» **TAREAS DEL EJERCICIO**:
[A] Según el fragmento sobre hijos maltratadores, ¿qué edad tiene Ana?
[B] Copia el fragmento sobre hijos maltratadores desde la parte que comienza con las palabras "O como Paula, otra" hasta la que termina con "puertas y paredes.", cambiando "móvil" por "teléfono".
[C] Enumera todos los nombres de pila modificados que el fragmento sobre hijos maltratadores usa para las personas de las historias.

» **FRAGMENTO DEL DOCUMENTO**:
Hijos maltratadores, el infierno en casa - Alfa y Omega

Hijos maltratadores, el infierno en casa

Salivazos, insultos, empujones, amenazas… Los expertos constatan el aumento de la violencia filio-parental en los últimos años. La Conferencia Episcopal, CONFER y Cáritas han reflexionado conjuntamente sobre este problema en unas jornadas celebradas en la Universidad Pontificia de Comillas

José Antonio Méndez
Lázaro (nombre falso). Foto: José Antonio Méndez

Como en las películas, avisamos de que los nombres que aparecen a continuación han sido modificados para proteger la identidad de sus protagonistas. Con la salvedad de que estas historias no tienen nada de ficción, sino que muestran una realidad cruel y cada vez más frecuente: la de la violencia filio-parental, hijos que maltratan a sus padres.

Son historias como la de Ana, de 14 años. Hace poco arrojó al suelo el plato de comida que su madre acababa de servirle, mientras gritaba: «¡Limpia esto, hijaputa, que es para lo único que vales!». Cuando un trabajador social le preguntó qué creía que habría sentido su madre, dijo: «Ni lo sé, ni me importa».

O como Paula, otra adolescente que reconocía hace pocas semanas que «mis padres me tienen miedo»… y tiene razón: Paco y Alba, sus padres, explicaban a un mediador familiar que «tenemos miedo a nuestra hija» y que se sienten «incapaces de hacer que nos obedezca».

Bárbara entiende la impotencia que sienten esos padres. Ella recibió un salivazo de su hijo durante una discusión que se desencadenó cuando le quitó el móvil. El mismo motivo que generó una bronca en casa de los Sánchez, en la que Luis escuchó toda clase de insultos y vejaciones de boca de su hijo, menor de edad.

De Lázaro, que tiene 18 años, hablaremos más tarde, pero basta con saber que reconoce haber «llorado mucho de impotencia, de soledad y de vacío interior» cada vez que discutía con su madre entre insultos y mamporros a puertas y paredes.

» **DATOS PROPORCIONADOS**:
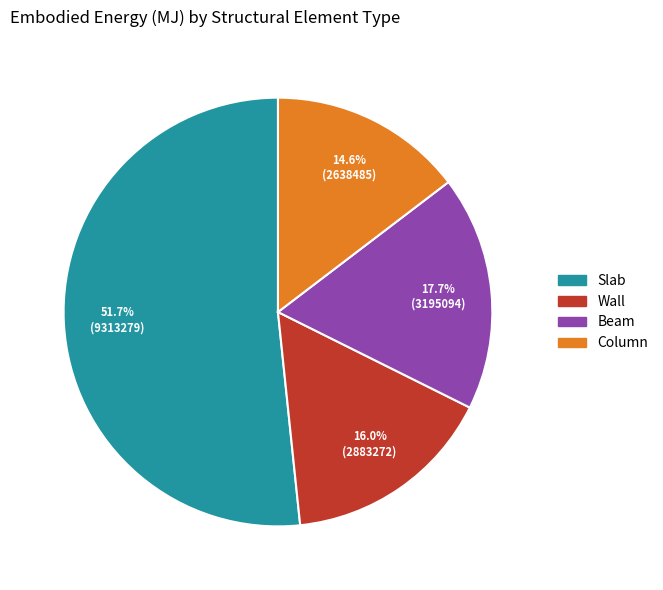

Is there any slice that represents more than half of the pie?

Yes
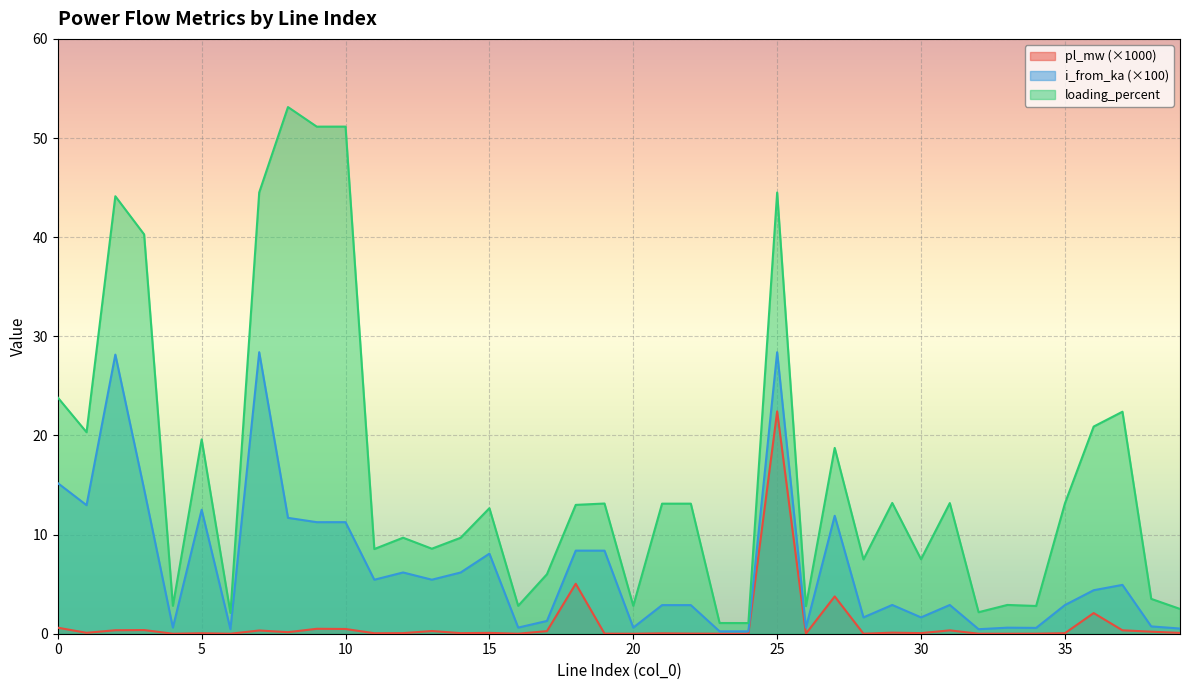

What is the value of the pl_mw point at the 9th from the left?

0.2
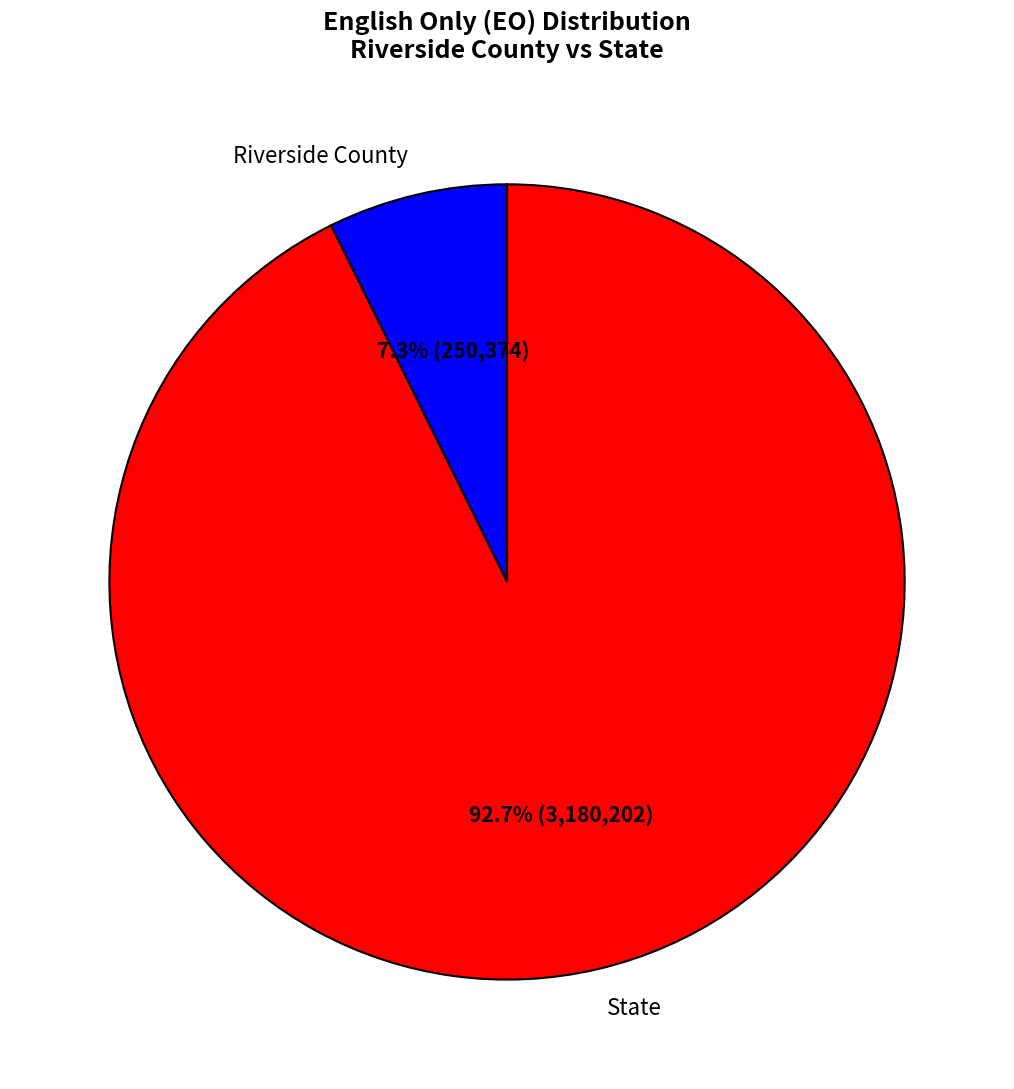

What is the ratio of the value at Riverside County to the value at State?

0.1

» **RESULTADOS POR TAREA**:
[A] Ana tiene 14 años.

[B]
O como Paula, otra adolescente que reconocía hace pocas semanas que «mis padres me tienen miedo»… y tiene razón: Paco y Alba, sus padres, explicaban a un mediador familiar que «tenemos miedo a nuestra hija» y que se sienten «incapaces de hacer que nos obedezca».

Bárbara entiende la impotencia que sienten esos padres. Ella recibió un salivazo de su hijo durante una discusión que se desencadenó cuando le quitó el teléfono. El mismo motivo que generó una bronca en casa de los Sánchez, en la que Luis escuchó toda clase de insultos y vejaciones de boca de su hijo, menor de edad.

De Lázaro, que tiene 18 años, hablaremos más tarde, pero basta con saber que reconoce haber «llorado mucho de impotencia, de soledad y de vacío interior» cada vez que discutía con su madre entre insultos y mamporros a puertas y paredes.

[C] Ana, Paula, Paco, Alba, Bárbara, Luis y Lázaro.